Elasticsearch in Action: Testing Text Analyzers
The excerpts are taken from my book Elasticsearch in Action, Second Edition. The code is available in my GitHub repository. You can find executable Kibana scripts in the repository so you can run the commands in Kibana straight away. All code is tested against Elasticsearch 8.4 version.
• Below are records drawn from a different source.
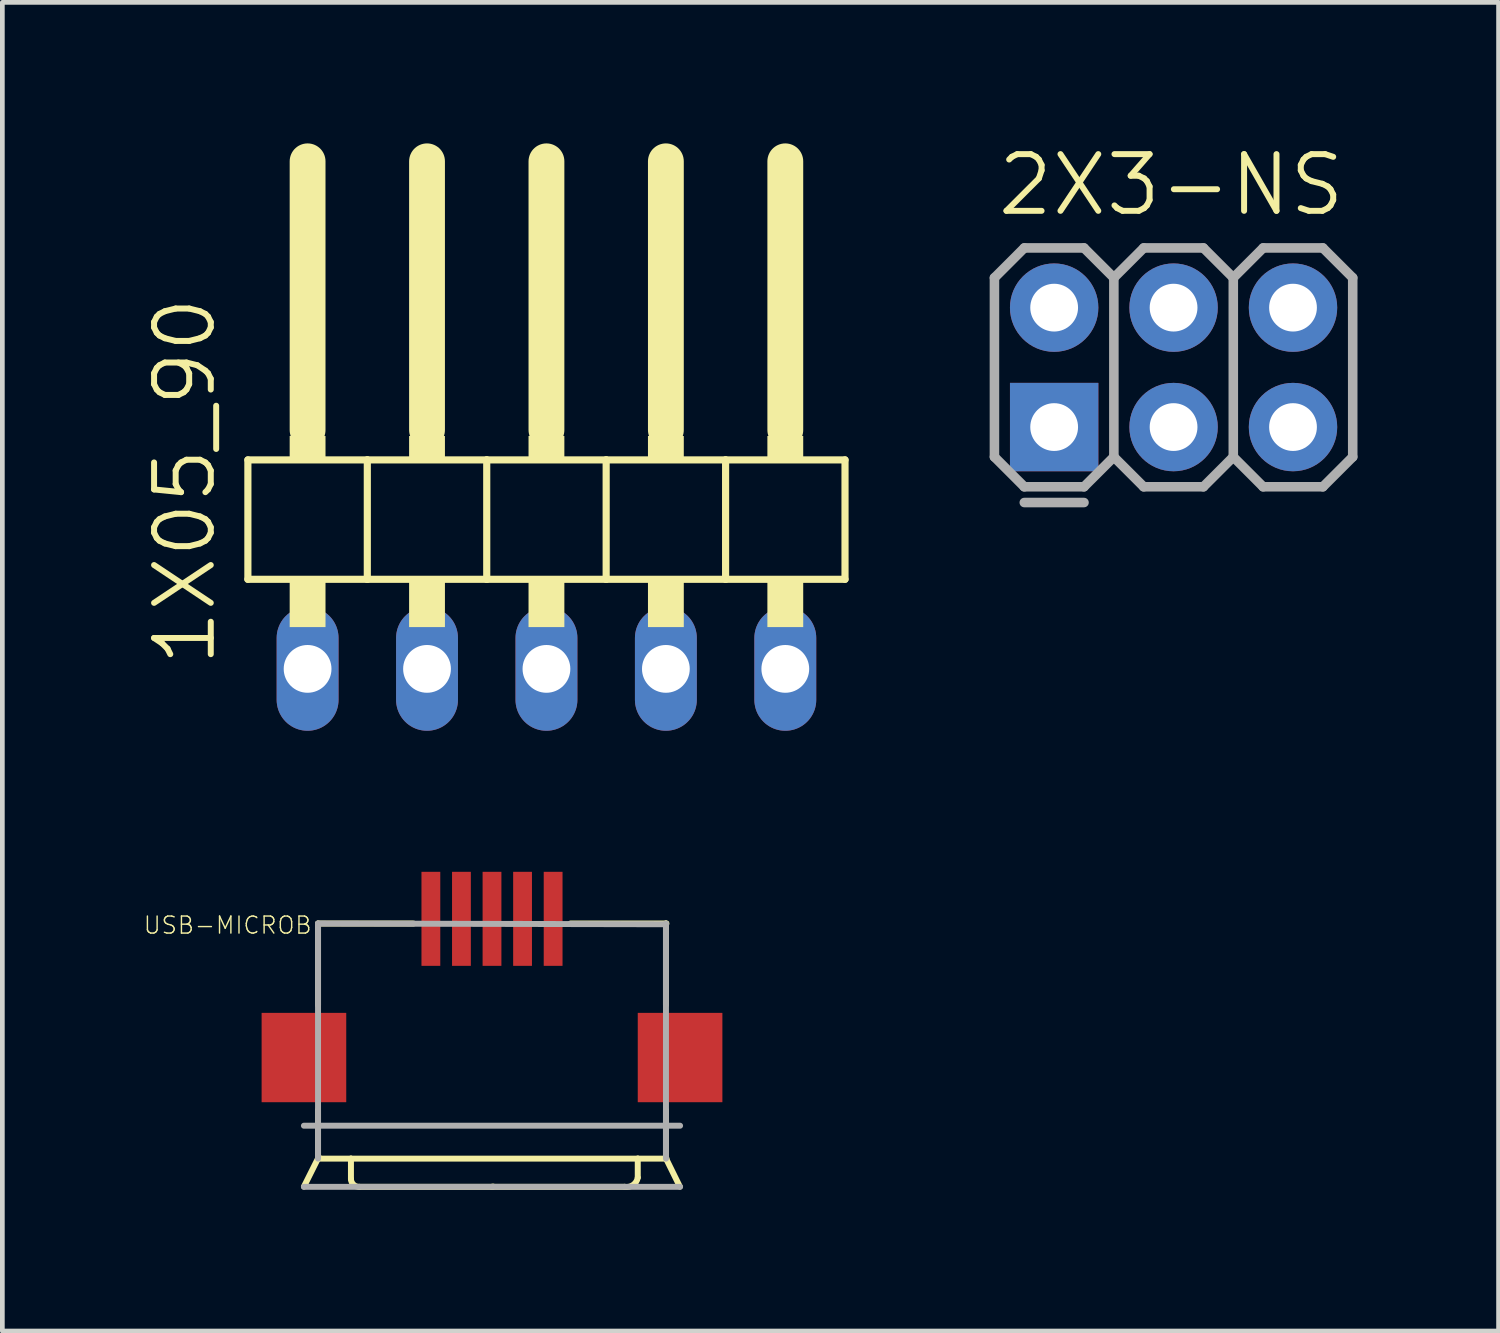
<source format=kicad_pcb>
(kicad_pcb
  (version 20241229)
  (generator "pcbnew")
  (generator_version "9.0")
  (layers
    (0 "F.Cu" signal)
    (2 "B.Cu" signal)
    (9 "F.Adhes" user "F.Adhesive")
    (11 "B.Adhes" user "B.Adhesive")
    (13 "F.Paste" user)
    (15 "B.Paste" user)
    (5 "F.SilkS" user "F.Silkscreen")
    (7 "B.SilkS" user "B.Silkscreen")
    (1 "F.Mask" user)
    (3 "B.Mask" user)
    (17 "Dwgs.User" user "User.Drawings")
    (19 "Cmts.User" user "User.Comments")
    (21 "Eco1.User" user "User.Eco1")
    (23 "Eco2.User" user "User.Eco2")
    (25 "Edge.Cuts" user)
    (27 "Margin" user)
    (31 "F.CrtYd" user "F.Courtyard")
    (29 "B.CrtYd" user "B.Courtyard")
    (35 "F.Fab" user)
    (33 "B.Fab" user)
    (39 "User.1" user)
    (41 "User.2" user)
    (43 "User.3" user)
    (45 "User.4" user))
  (footprint "1X05_90"
    (layer "F.Cu")
    (at 8.572 7.366)
    (property "Reference" "1X05_90" (at -6.985 3.81 90) (layer "F.SilkS") (effects (font (size 1.206 1.206) (thickness 0.127)) (justify left bottom)))
    (attr through_hole)
    (fp_line (start -6.35 -0.635) (end -6.35 1.905) (stroke (width 0.152) (type solid)) (layer "F.SilkS"))
    (fp_line (start -6.35 1.905) (end -3.81 1.905) (stroke (width 0.152) (type solid)) (layer "F.SilkS"))
    (fp_line (start -5.08 -6.985) (end -5.08 -1.27) (stroke (width 0.762) (type solid)) (layer "F.SilkS"))
    (fp_line (start -3.81 -0.635) (end -6.35 -0.635) (stroke (width 0.152) (type solid)) (layer "F.SilkS"))
    (fp_line (start -3.81 1.905) (end -3.81 -0.635) (stroke (width 0.152) (type solid)) (layer "F.SilkS"))
    (fp_line (start -3.81 1.905) (end -1.27 1.905) (stroke (width 0.152) (type solid)) (layer "F.SilkS"))
    (fp_line (start -2.54 -6.985) (end -2.54 -1.27) (stroke (width 0.762) (type solid)) (layer "F.SilkS"))
    (fp_line (start -1.27 -0.635) (end -3.81 -0.635) (stroke (width 0.152) (type solid)) (layer "F.SilkS"))
    (fp_line (start -1.27 1.905) (end -1.27 -0.635) (stroke (width 0.152) (type solid)) (layer "F.SilkS"))
    (fp_line (start -1.27 1.905) (end 1.27 1.905) (stroke (width 0.152) (type solid)) (layer "F.SilkS"))
    (fp_line (start 0 -6.985) (end 0 -1.27) (stroke (width 0.762) (type solid)) (layer "F.SilkS"))
    (fp_line (start 1.27 -0.635) (end -1.27 -0.635) (stroke (width 0.152) (type solid)) (layer "F.SilkS"))
    (fp_line (start 1.27 1.905) (end 1.27 -0.635) (stroke (width 0.152) (type solid)) (layer "F.SilkS"))
    (fp_line (start 1.27 1.905) (end 3.81 1.905) (stroke (width 0.152) (type solid)) (layer "F.SilkS"))
    (fp_line (start 2.54 -6.985) (end 2.54 -1.27) (stroke (width 0.762) (type solid)) (layer "F.SilkS"))
    (fp_line (start 3.81 -0.635) (end 1.27 -0.635) (stroke (width 0.152) (type solid)) (layer "F.SilkS"))
    (fp_line (start 3.81 1.905) (end 3.81 -0.635) (stroke (width 0.152) (type solid)) (layer "F.SilkS"))
    (fp_line (start 3.81 1.905) (end 6.35 1.905) (stroke (width 0.152) (type solid)) (layer "F.SilkS"))
    (fp_line (start 5.08 -6.985) (end 5.08 -1.27) (stroke (width 0.762) (type solid)) (layer "F.SilkS"))
    (fp_line (start 6.35 -0.635) (end 3.81 -0.635) (stroke (width 0.152) (type solid)) (layer "F.SilkS"))
    (fp_line (start 6.35 1.905) (end 6.35 -0.635) (stroke (width 0.152) (type solid)) (layer "F.SilkS"))
    (fp_poly (pts (xy -5.461 -0.635) (xy -4.699 -0.635) (xy -4.699 -1.143) (xy -5.461 -1.143)) (stroke (width 0) (type solid)) (fill yes) (layer "F.SilkS"))
    (fp_poly (pts (xy -5.461 2.921) (xy -4.699 2.921) (xy -4.699 1.905) (xy -5.461 1.905)) (stroke (width 0) (type solid)) (fill yes) (layer "F.SilkS"))
    (fp_poly (pts (xy -2.921 -0.635) (xy -2.159 -0.635) (xy -2.159 -1.143) (xy -2.921 -1.143)) (stroke (width 0) (type solid)) (fill yes) (layer "F.SilkS"))
    (fp_poly (pts (xy -2.921 2.921) (xy -2.159 2.921) (xy -2.159 1.905) (xy -2.921 1.905)) (stroke (width 0) (type solid)) (fill yes) (layer "F.SilkS"))
    (fp_poly (pts (xy -0.381 -0.635) (xy 0.381 -0.635) (xy 0.381 -1.143) (xy -0.381 -1.143)) (stroke (width 0) (type solid)) (fill yes) (layer "F.SilkS"))
    (fp_poly (pts (xy -0.381 2.921) (xy 0.381 2.921) (xy 0.381 1.905) (xy -0.381 1.905)) (stroke (width 0) (type solid)) (fill yes) (layer "F.SilkS"))
    (fp_poly (pts (xy 2.159 -0.635) (xy 2.921 -0.635) (xy 2.921 -1.143) (xy 2.159 -1.143)) (stroke (width 0) (type solid)) (fill yes) (layer "F.SilkS"))
    (fp_poly (pts (xy 2.159 2.921) (xy 2.921 2.921) (xy 2.921 1.905) (xy 2.159 1.905)) (stroke (width 0) (type solid)) (fill yes) (layer "F.SilkS"))
    (fp_poly (pts (xy 4.699 -0.635) (xy 5.461 -0.635) (xy 5.461 -1.143) (xy 4.699 -1.143)) (stroke (width 0) (type solid)) (fill yes) (layer "F.SilkS"))
    (fp_poly (pts (xy 4.699 2.921) (xy 5.461 2.921) (xy 5.461 1.905) (xy 4.699 1.905)) (stroke (width 0) (type solid)) (fill yes) (layer "F.SilkS"))
    (pad "1" thru_hole oval (at -5.08 3.81 90) (size 2.632 1.316) (drill 1.016) (layers "*.Cu" "*.Mask"))
    (pad "2" thru_hole oval (at -2.54 3.81 90) (size 2.632 1.316) (drill 1.016) (layers "*.Cu" "*.Mask"))
    (pad "3" thru_hole oval (at 0 3.81 90) (size 2.632 1.316) (drill 1.016) (layers "*.Cu" "*.Mask"))
    (pad "4" thru_hole oval (at 2.54 3.81 90) (size 2.632 1.316) (drill 1.016) (layers "*.Cu" "*.Mask"))
    (pad "5" thru_hole oval (at 5.08 3.81 90) (size 2.632 1.316) (drill 1.016) (layers "*.Cu" "*.Mask")))
  (footprint "2X3-NS"
    (layer "F.Cu")
    (at 21.91 4.763)
    (property "Reference" "2X3-NS" (at -3.81 -3.175 0) (layer "F.SilkS") (effects (font (size 1.206 1.206) (thickness 0.127)) (justify left bottom)))
    (attr through_hole)
    (fp_line (start -3.81 -1.905) (end -3.175 -2.54) (stroke (width 0.203) (type solid)) (layer "F.Fab"))
    (fp_line (start -3.81 1.905) (end -3.81 -1.905) (stroke (width 0.203) (type solid)) (layer "F.Fab"))
    (fp_line (start -3.81 1.905) (end -3.175 2.54) (stroke (width 0.203) (type solid)) (layer "F.Fab"))
    (fp_line (start -3.175 -2.54) (end -1.905 -2.54) (stroke (width 0.203) (type solid)) (layer "F.Fab"))
    (fp_line (start -3.175 2.54) (end -1.905 2.54) (stroke (width 0.203) (type solid)) (layer "F.Fab"))
    (fp_line (start -1.905 -2.54) (end -1.27 -1.905) (stroke (width 0.203) (type solid)) (layer "F.Fab"))
    (fp_line (start -1.905 2.54) (end -1.27 1.905) (stroke (width 0.203) (type solid)) (layer "F.Fab"))
    (fp_line (start -1.905 2.875) (end -3.175 2.875) (stroke (width 0.203) (type solid)) (layer "F.Fab"))
    (fp_line (start -1.27 -1.905) (end -1.27 1.905) (stroke (width 0.203) (type solid)) (layer "F.Fab"))
    (fp_line (start -1.27 -1.905) (end -0.635 -2.54) (stroke (width 0.203) (type solid)) (layer "F.Fab"))
    (fp_line (start -1.27 1.905) (end -0.635 2.54) (stroke (width 0.203) (type solid)) (layer "F.Fab"))
    (fp_line (start -0.635 -2.54) (end 0.635 -2.54) (stroke (width 0.203) (type solid)) (layer "F.Fab"))
    (fp_line (start -0.635 2.54) (end 0.635 2.54) (stroke (width 0.203) (type solid)) (layer "F.Fab"))
    (fp_line (start 0.635 -2.54) (end 1.27 -1.905) (stroke (width 0.203) (type solid)) (layer "F.Fab"))
    (fp_line (start 0.635 2.54) (end 1.27 1.905) (stroke (width 0.203) (type solid)) (layer "F.Fab"))
    (fp_line (start 1.27 -1.905) (end 1.27 1.905) (stroke (width 0.203) (type solid)) (layer "F.Fab"))
    (fp_line (start 1.27 -1.905) (end 1.905 -2.54) (stroke (width 0.203) (type solid)) (layer "F.Fab"))
    (fp_line (start 1.27 1.905) (end 1.905 2.54) (stroke (width 0.203) (type solid)) (layer "F.Fab"))
    (fp_line (start 1.905 -2.54) (end 3.175 -2.54) (stroke (width 0.203) (type solid)) (layer "F.Fab"))
    (fp_line (start 1.905 2.54) (end 3.175 2.54) (stroke (width 0.203) (type solid)) (layer "F.Fab"))
    (fp_line (start 3.175 -2.54) (end 3.81 -1.905) (stroke (width 0.203) (type solid)) (layer "F.Fab"))
    (fp_line (start 3.175 2.54) (end 3.81 1.905) (stroke (width 0.203) (type solid)) (layer "F.Fab"))
    (fp_line (start 3.81 -1.905) (end 3.81 1.905) (stroke (width 0.203) (type solid)) (layer "F.Fab"))
    (fp_poly (pts (xy -2.794 -1.016) (xy -2.286 -1.016) (xy -2.286 -1.524) (xy -2.794 -1.524)) (stroke (width 0.1) (type solid)) (fill no) (layer "F.Fab"))
    (fp_poly (pts (xy -2.794 1.524) (xy -2.286 1.524) (xy -2.286 1.016) (xy -2.794 1.016)) (stroke (width 0.1) (type solid)) (fill no) (layer "F.Fab"))
    (fp_poly (pts (xy -0.254 -1.016) (xy 0.254 -1.016) (xy 0.254 -1.524) (xy -0.254 -1.524)) (stroke (width 0.1) (type solid)) (fill no) (layer "F.Fab"))
    (fp_poly (pts (xy -0.254 1.524) (xy 0.254 1.524) (xy 0.254 1.016) (xy -0.254 1.016)) (stroke (width 0.1) (type solid)) (fill no) (layer "F.Fab"))
    (fp_poly (pts (xy 2.286 -1.016) (xy 2.794 -1.016) (xy 2.794 -1.524) (xy 2.286 -1.524)) (stroke (width 0.1) (type solid)) (fill no) (layer "F.Fab"))
    (fp_poly (pts (xy 2.286 1.524) (xy 2.794 1.524) (xy 2.794 1.016) (xy 2.286 1.016)) (stroke (width 0.1) (type solid)) (fill no) (layer "F.Fab"))
    (pad "1" thru_hole rect (at -2.54 1.27) (size 1.88 1.88) (drill 1.016) (layers "*.Cu" "*.Mask"))
    (pad "2" thru_hole circle (at -2.54 -1.27) (size 1.88 1.88) (drill 1.016) (layers "*.Cu" "*.Mask"))
    (pad "3" thru_hole circle (at 0 1.27) (size 1.88 1.88) (drill 1.016) (layers "*.Cu" "*.Mask"))
    (pad "4" thru_hole circle (at 0 -1.27) (size 1.88 1.88) (drill 1.016) (layers "*.Cu" "*.Mask"))
    (pad "5" thru_hole circle (at 2.54 1.27) (size 1.88 1.88) (drill 1.016) (layers "*.Cu" "*.Mask"))
    (pad "6" thru_hole circle (at 2.54 -1.27) (size 1.88 1.88) (drill 1.016) (layers "*.Cu" "*.Mask")))
  (footprint "USB-MICROB"
    (layer "F.Cu")
    (at 7.414 19.592)
    (property "Reference" "USB-MICROB" (at -3.81 -3.175 0) (layer "F.SilkS") (effects (font (size 0.362 0.362) (thickness 0.03)) (justify right top)))
    (attr through_hole)
    (fp_line (start -3.7 -3) (end -3.7 -1.265) (stroke (width 0.127) (type solid)) (layer "F.SilkS"))
    (fp_line (start -3.7 -3) (end -1.67 -3) (stroke (width 0.127) (type solid)) (layer "F.SilkS"))
    (fp_line (start -3.7 2) (end -3.7 0.97) (stroke (width 0.127) (type solid)) (layer "F.SilkS"))
    (fp_line (start -3.685 1.965) (end -4 2.595) (stroke (width 0.127) (type solid)) (layer "F.SilkS"))
    (fp_line (start -3 2) (end -3.7 2) (stroke (width 0.127) (type solid)) (layer "F.SilkS"))
    (fp_line (start -3 2) (end -3 2.435) (stroke (width 0.127) (type solid)) (layer "F.SilkS"))
    (fp_line (start -2.82 2.6) (end 0 2.6) (stroke (width 0.127) (type solid)) (layer "F.SilkS"))
    (fp_line (start 2.82 2.6) (end 0 2.6) (stroke (width 0.127) (type solid)) (layer "F.SilkS"))
    (fp_line (start 3.1 2) (end -3 2) (stroke (width 0.127) (type solid)) (layer "F.SilkS"))
    (fp_line (start 3.1 2) (end 3.1 2.405) (stroke (width 0.127) (type solid)) (layer "F.SilkS"))
    (fp_line (start 3.69 1.975) (end 3.995 2.595) (stroke (width 0.127) (type solid)) (layer "F.SilkS"))
    (fp_line (start 3.7 -3) (end 1.67 -3) (stroke (width 0.127) (type solid)) (layer "F.SilkS"))
    (fp_line (start 3.7 -3) (end 3.7 -1.27) (stroke (width 0.127) (type solid)) (layer "F.SilkS"))
    (fp_line (start 3.7 2) (end 3.1 2) (stroke (width 0.127) (type solid)) (layer "F.SilkS"))
    (fp_line (start 3.7 2) (end 3.7 0.97) (stroke (width 0.127) (type solid)) (layer "F.SilkS"))
    (fp_line (start 3.71 -3) (end 3.7 -3) (stroke (width 0.127) (type solid)) (layer "F.SilkS"))
    (fp_line (start 3.71 1.995) (end 3.7 2) (stroke (width 0.127) (type solid)) (layer "F.SilkS"))
    (fp_arc (start -2.819998 2.6) (mid -2.944199 2.554809) (end -3 2.435) (stroke (width 0.127) (type solid)) (layer "F.SilkS"))
    (fp_arc (start 0.025 2.595) (mid 0.013536 2.602678) (end 0 2.6) (stroke (width 0.127) (type solid)) (layer "F.SilkS"))
    (fp_arc (start 3.1 2.405) (mid 3.000386 2.56049) (end 2.82 2.6) (stroke (width 0.127) (type solid)) (layer "F.SilkS"))
    (fp_line (start -4 1.3) (end 4 1.3) (stroke (width 0.127) (type solid)) (layer "F.Fab"))
    (fp_line (start -4 2.6) (end 4 2.6) (stroke (width 0.127) (type solid)) (layer "F.Fab"))
    (fp_line (start -3.7 -3) (end 3.7 -2.985) (stroke (width 0.127) (type solid)) (layer "F.Fab"))
    (fp_line (start -3.7 2) (end -3.7 -3) (stroke (width 0.127) (type solid)) (layer "F.Fab"))
    (fp_line (start 3.7 2) (end 3.7 -3) (stroke (width 0.127) (type solid)) (layer "F.Fab"))
    (pad "D+" smd rect (at 0 -3.1 90) (size 2 0.4) (layers "F.Cu" "F.Mask" "F.Paste"))
    (pad "D-" smd rect (at -0.65 -3.1 90) (size 2 0.4) (layers "F.Cu" "F.Mask" "F.Paste"))
    (pad "GND" smd rect (at 1.3 -3.1 90) (size 2 0.4) (layers "F.Cu" "F.Mask" "F.Paste"))
    (pad "GND@2" smd rect (at -4 -0.15 270) (size 1.9 1.8) (layers "F.Cu" "F.Mask" "F.Paste"))
    (pad "GND@3" smd rect (at 4 -0.15 270) (size 1.9 1.8) (layers "F.Cu" "F.Mask" "F.Paste"))
    (pad "ID" smd rect (at 0.65 -3.1 90) (size 2 0.4) (layers "F.Cu" "F.Mask" "F.Paste"))
    (pad "VBUS" smd rect (at -1.3 -3.1 90) (size 2 0.4) (layers "F.Cu" "F.Mask" "F.Paste")))
  (gr_rect
    (start -3 -3)
    (end 28.822 25.259)
    (stroke (width 0.1) (type default))
    (fill no)
    (layer "Edge.Cuts")))
</source>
You might be a bit curious to find out how Elasticsearch breaks the text, modifies it, and then plays with it. After all, knowing how the text is split and enhanced upfront helps us to choose the appropriate analyzer and customize it if needed. Fortunately, Elasticsearch exposes an endpoint just for testing the text analysis process. It provides an _analyze
endpoint that helps us understand the process in detail. This is really a handy API that allows us to test how the engine treats a text when indexed. It’ll be easy to explain using an example.
Let’s just say we want to find out how Elasticsearch deals with this piece of text when indexed: “James bond 007”. The following listing shows this in action.
GET _analyze
{
"text": "James Bond 007"
}
This script produces a set of tokens as shown in thefigure below.
The output of the query shows us how the analyzer treats the text field. In this case, the field is split into three tokens (“james”, “bond”
, and “007”
), all lowercase. Because we didn’t specify the analyzer in the code, by default, it is assumed to be the standard analyzer. Each of the tokens has a type ALPHANUM
for string, NUM
for numeric token, and so on. The position of the token is saved too, as you can see from the result shown in the figure. That brings to the next point: specifying the analyzer explicitly during the _analyze
test.
Explicit analyzer tests
In listing in the previous section, we didn’t mention the analyzer, although it was applied implicitly by the engine. This is the standard analyzer by default. However, we can explicitly enable an analyzer too. The code in the following listing shows how to enable the simple
analyzer.
GET _analyze
{
"text": "James Bond 007",
"analyzer": "simple"
}
The simple
analyzer truncates text when a nonletter character is encountered, so this code produces only two tokens, “james” and “bond” (“007” was truncated), as opposed to three tokens from the earlier script that used the standard analyzer.
If you are curious, change the analyzer to english
. The output tokens would then be “jame”, “bond”, and “007”. The notable point is that “james” has been stemmed to “jame” when the english
analyzer was applied.
Configuring analyzers on the fly
We can also use the _analyze
API to club together a few filters and a tokenizer (as though we are creating a custom analyzer on the fly). The idea is that we can create a custom analyzer by mixing and matching the given filters and tokenizers. (We are not really building or developing a new analyzer as such). This on-demand custom analyzer is demonstrated in the following code listing,
GET _analyze
{
"tokenizer": "path_hierarchy",
"filter": ["uppercase"],
"text": "/Volumes/FILES/Dev"
}
The code in this listing uses a path_hierarchy
with an uppercase filter, and therefore produces three tokens: “/VOLUMES”, “/VOLUMES/FILES”
, and “/VOLUMES/FILES/DEV”
. The path_hierarchy
tokenizer splits the text, based on a path separator; hence, you see three tokens telling us about the three folders of hierarchy.
The _analyze endpoint : The _analyze
endpoint helps a lot when understanding the way the text has been treated and indexed by the engine, as well as the reasons why a search query may not have produced the desired output. We can use this as the first point to test our text with the expected analyzers before we proceed to put the code into production.